VA: “A lot of [the U.S.] mass incarceration is driven by inadequacies in the way we support peoples’ mental well-being … People can go nearly a lifetime, or well into adulthood, with their mental health needs largely neglected or ignored. And when crises occur, we’re all trying to call 911 — that’s what you do. If your son is having a psychotic episode and being scary, you call 911. But what you don’t expect is handcuffs, tasers and assault charges because he’s freaking out thinking that all of the paranoid dreams are coming true as the police are bearing down on him in his own bedroom…
The other key thing is that we don’t have adequate in-patient or long-term residential care for people. There’s no mechanism for that, and there’s no facilities for it. This country closed its large [mental health facilities]– they called them ‘asylums’ — in the mid-sixties because — they still are the subject of horror films … And it’s because, back then, people were essentially warehoused in settings that were often neglectful if not abusive or experimental. And there was very little standard of care, and so asylums were these negative places. In the 1960s, there was an enlightened movement to say, ‘This has got to go. People will thrive in community and smaller settings.” So they closed them down, but the adequate funding was never appropriated to build alternatives…

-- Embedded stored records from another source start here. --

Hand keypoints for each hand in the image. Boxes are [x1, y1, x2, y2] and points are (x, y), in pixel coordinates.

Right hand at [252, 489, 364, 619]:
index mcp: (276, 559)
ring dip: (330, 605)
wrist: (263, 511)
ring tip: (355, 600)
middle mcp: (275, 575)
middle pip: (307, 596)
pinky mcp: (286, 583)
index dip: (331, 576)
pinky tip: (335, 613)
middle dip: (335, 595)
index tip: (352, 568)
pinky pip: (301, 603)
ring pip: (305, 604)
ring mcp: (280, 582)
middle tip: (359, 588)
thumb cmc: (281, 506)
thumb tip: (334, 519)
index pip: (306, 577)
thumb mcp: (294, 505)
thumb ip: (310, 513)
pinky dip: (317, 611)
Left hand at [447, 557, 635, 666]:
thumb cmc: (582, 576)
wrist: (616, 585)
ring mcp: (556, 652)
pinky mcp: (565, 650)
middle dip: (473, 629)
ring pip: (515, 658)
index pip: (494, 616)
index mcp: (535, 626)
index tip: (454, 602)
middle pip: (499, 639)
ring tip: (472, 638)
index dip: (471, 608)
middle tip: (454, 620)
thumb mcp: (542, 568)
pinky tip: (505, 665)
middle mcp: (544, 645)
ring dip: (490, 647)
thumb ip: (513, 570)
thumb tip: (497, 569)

Disentangling comes down to two things really. It’s crisis intervention that is clinical, as opposed to law enforcement-based. So we’ve been really glad to see increasing co-responder efforts, or solely clinical mobile outreach efforts. That’s great because if we can keep people from getting entangled to begin with at that first intercept, that’s ideal. But on the other end of it, we need to build capacity because there are people who are too ill to thrive in a super competitive housing and employment market. And they will, as a consequence, be living under bridges, or cycling from one unstable housing setting to another, failing to keep jobs down. We have to have enough capacity to house people in a supportive way when their health needs demand it.”
This interview has been edited for clarity and length.